Task description:
Set down every line of the rows below word for word, leaving out the pictures.

------ Records for processing ------

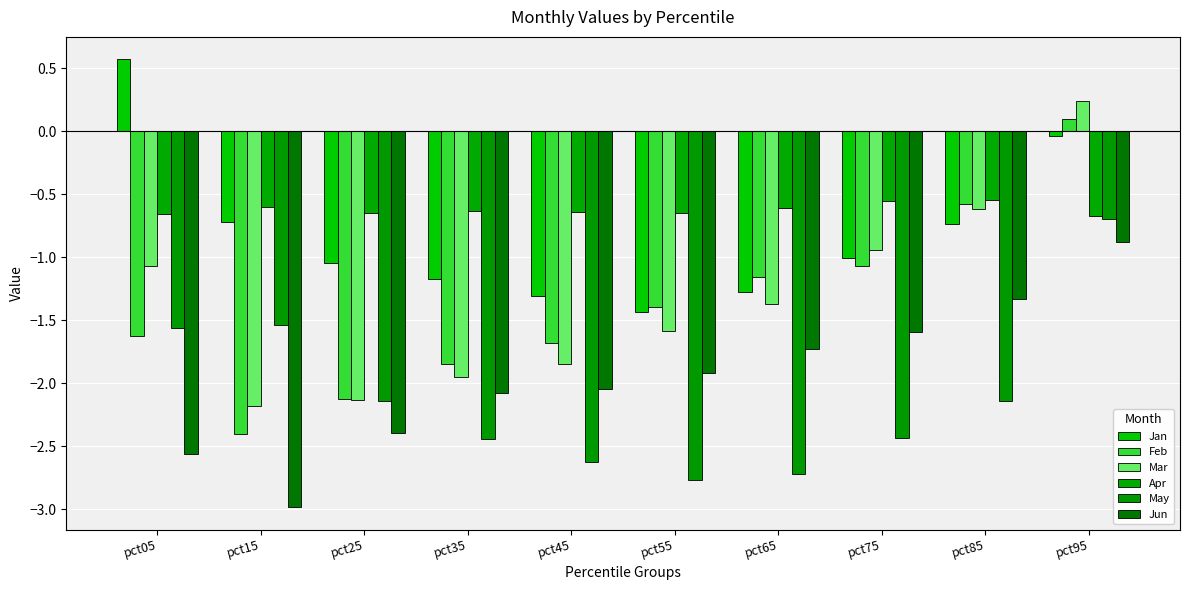

Which series has the widest spread of values?

Feb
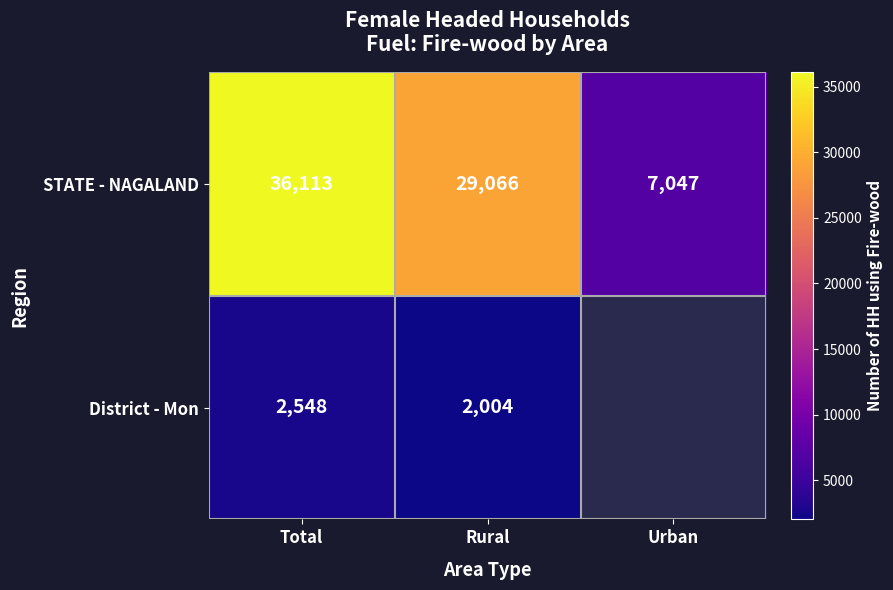

What is the total value across all series at Total?

38661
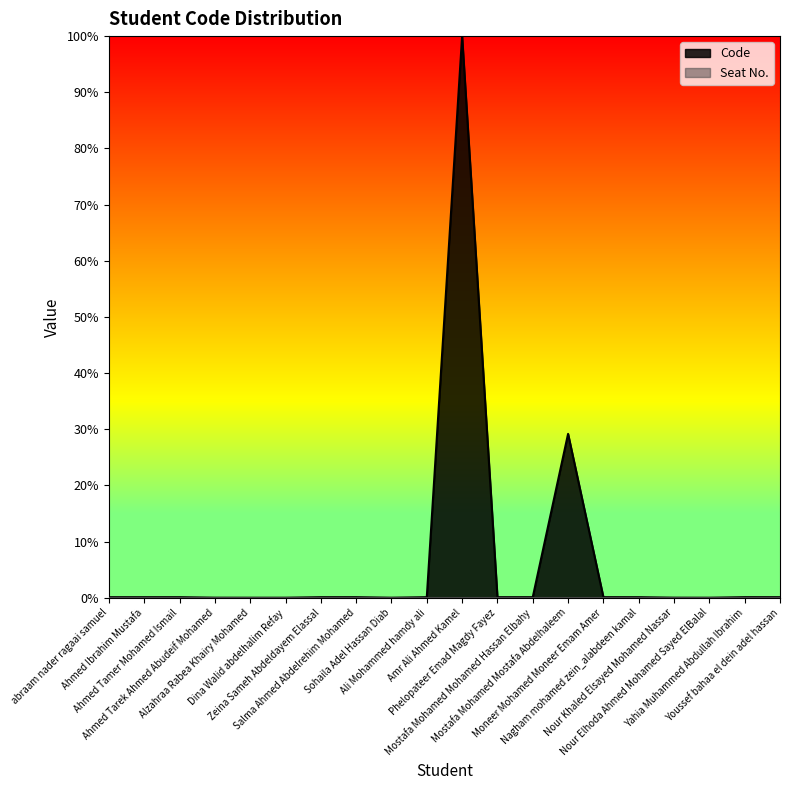

How many distinct data groups are displayed?

2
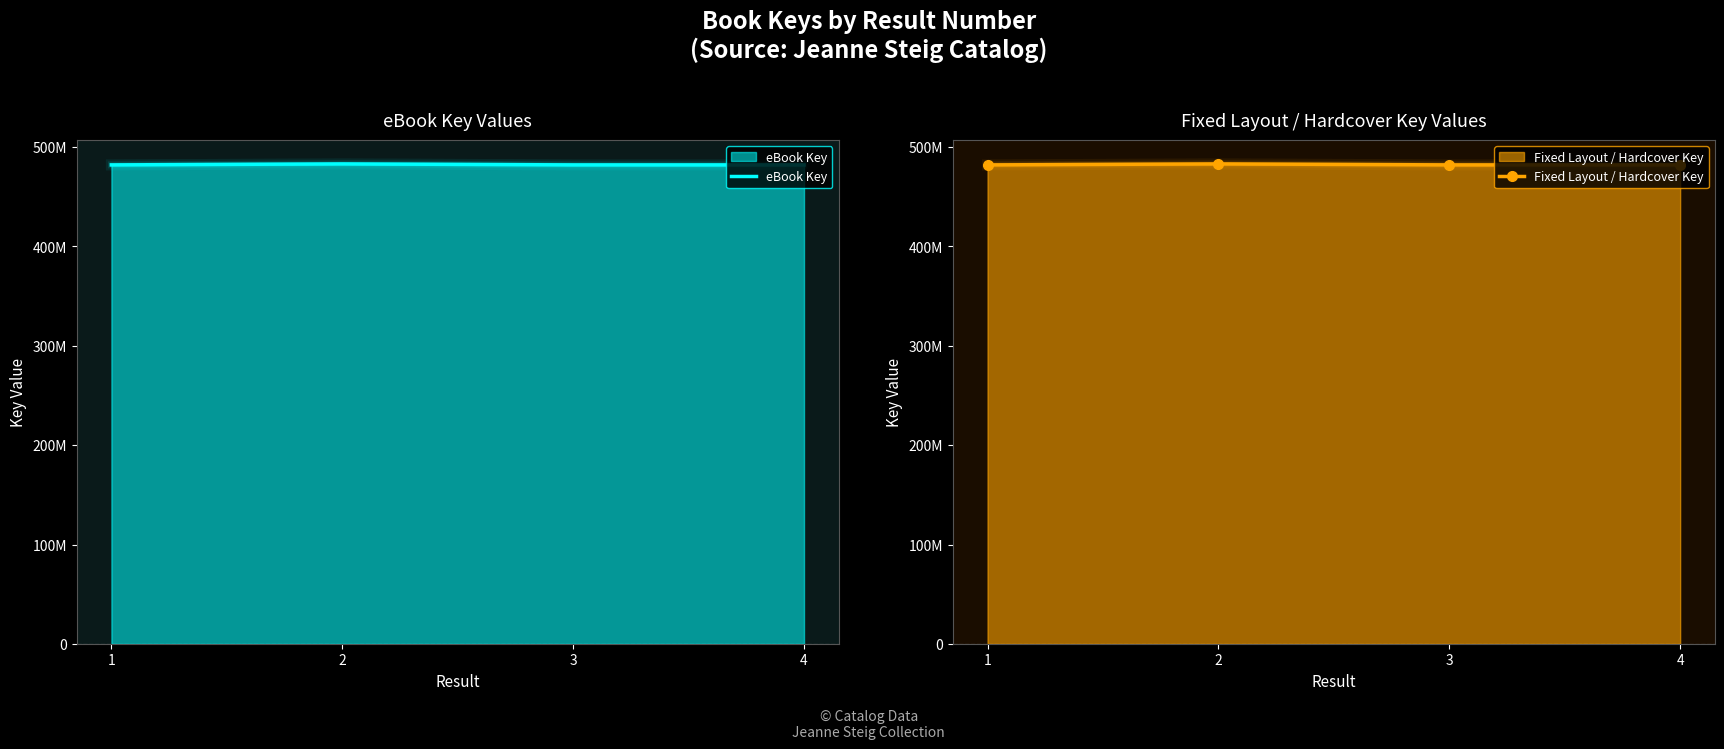

True or false: Fixed Layout / Hardcover Key and eBook Key cross at least once.

False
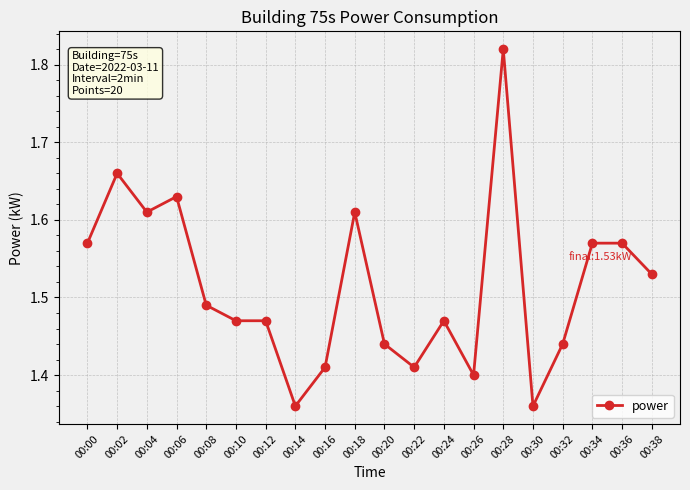

What is the sum of all values?

30.3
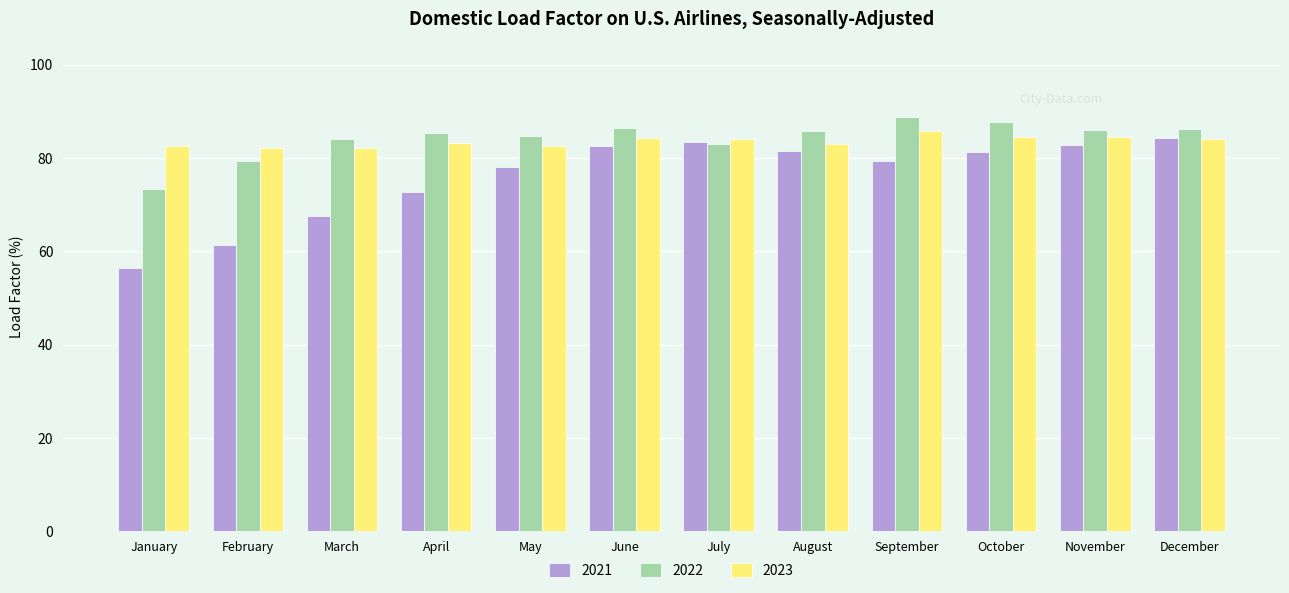

What is the minimum value shown in the chart?

56.5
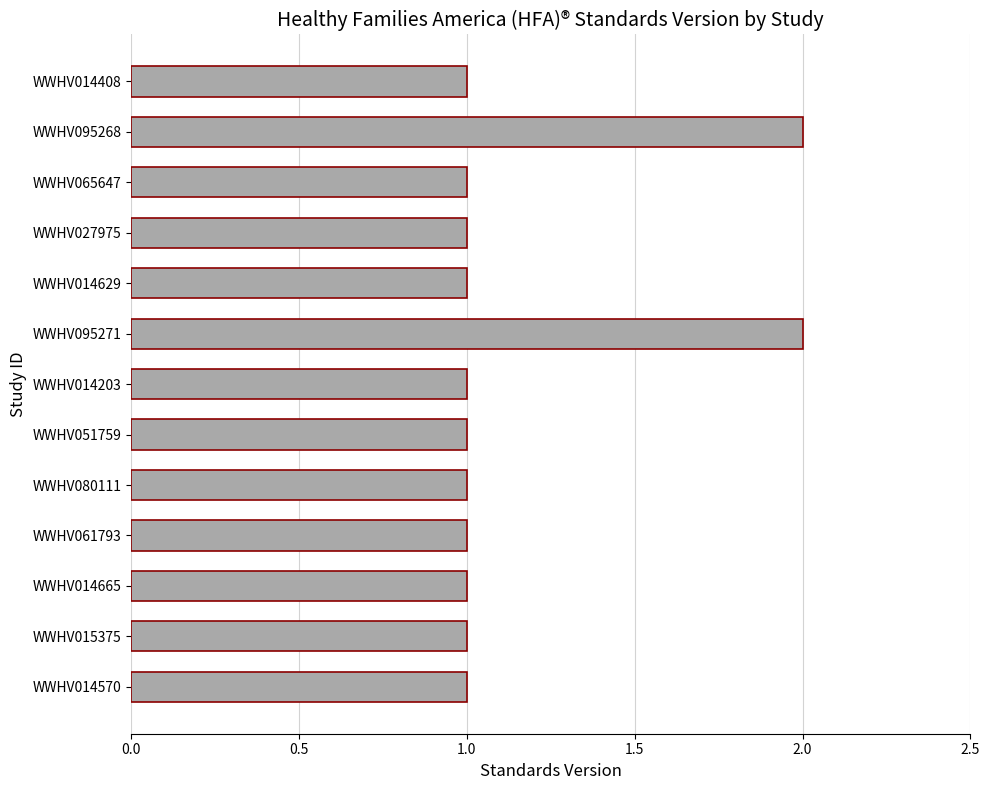

What is the difference between the maximum and minimum values?

1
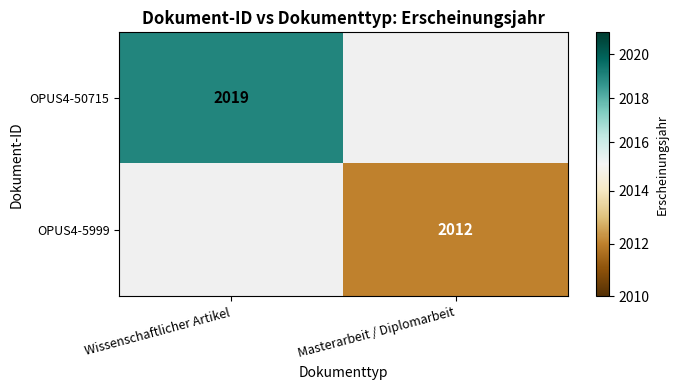

True or false: OPUS4-5999 has a value of 3299 at Masterarbeit / Diplomarbeit.

False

------

Task answer:
Which series has the widest spread of values?

Feb

What is the total value across all series at Total?

38661

How many distinct data groups are displayed?

2

True or false: Fixed Layout / Hardcover Key and eBook Key cross at least once.

False

What is the sum of all values?

30.3

What is the minimum value shown in the chart?

56.5

What is the difference between the maximum and minimum values?

1

True or false: OPUS4-5999 has a value of 3299 at Masterarbeit / Diplomarbeit.

False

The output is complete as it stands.